## Problem to solve
Write out every line of the material below word for word, and leave out the lines that only mark a picture.
Segment Start: Records for processing
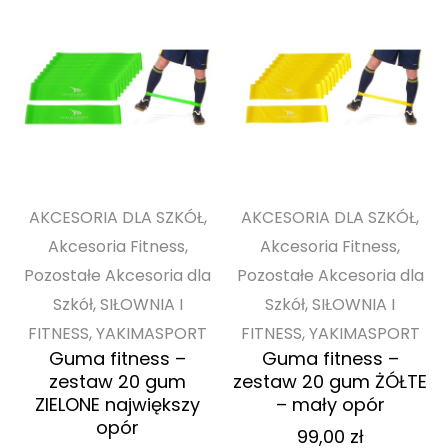
AKCESORIA DLA SZKÓŁ,
AKCESORIA DLA SZKÓŁ,
Akcesoria Fitness,
Akcesoria Fitness,
Pozostałe Akcesoria dla
Pozostałe Akcesoria dla
Szkół, SIŁOWNIA I
Szkół, SIŁOWNIA I
FITNESS, YAKIMASPORT
FITNESS, YAKIMASPORT
Guma fitness –
Guma fitness –
zestaw 20 gum
zestaw 20 gum ŻÓŁTE
ZIELONE największy
– mały opór
opór
99,00
zł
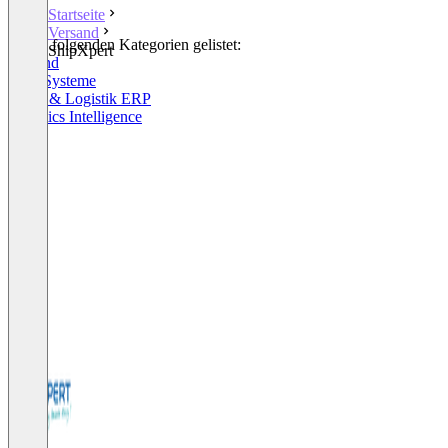
Startseite
Versand
In den folgenden Kategorien gelistet:
ShipXpert
Versand
ERP-Systeme
Lager & Logistik ERP
Logistics Intelligence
Segment End: Records for processing
## Task output
AKCESORIA DLA SZKÓŁ,
AKCESORIA DLA SZKÓŁ,
Akcesoria Fitness,
Akcesoria Fitness,
Pozostałe Akcesoria dla
Pozostałe Akcesoria dla
Szkół, SIŁOWNIA I
Szkół, SIŁOWNIA I
FITNESS, YAKIMASPORT
FITNESS, YAKIMASPORT
Guma fitness –
Guma fitness –
zestaw 20 gum
zestaw 20 gum ŻÓŁTE
ZIELONE największy
– mały opór
opór
99,00
zł
Startseite
Versand
In den folgenden Kategorien gelistet:
ShipXpert
Versand
ERP-Systeme
Lager & Logistik ERP
Logistics Intelligence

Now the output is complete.